You can consider the following as a baseline score. Your aim should be to score higher or atleast get as close as possible to these values.

| Precision | Recall | F1    |
| :---:     | :---:  | :---: |
| 0.5       | 0.25   | 0.333 |

In [None]:
# !pip install pandas
import pandas as pd

# calculate evaluation score across all the 50 documents
extracted_infos = []
for document in documents:
  extracted_infos.append(extract_info(document))

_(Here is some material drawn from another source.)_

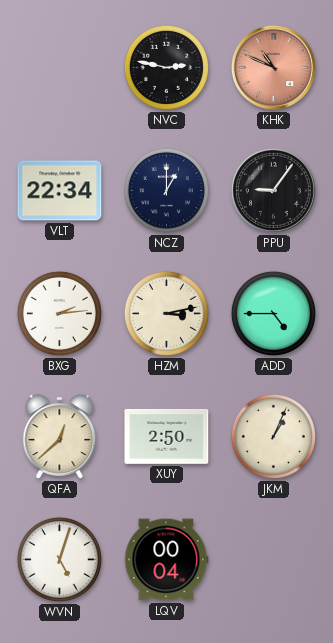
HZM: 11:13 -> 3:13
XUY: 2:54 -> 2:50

scores = evaluate(labels, extracted_infos)

pd.DataFrame([scores])

---

## Task 7: Evaluation (II) (10 Marks)

Describe **two** challenges you encountered above or might encounter in the evaluation of *information extraction* or *relation extraction* tasks.


Edit this cell to write your answer below the line in no more than 100 words. No coding is required for this task.

---

> Delete this line and write your answer here.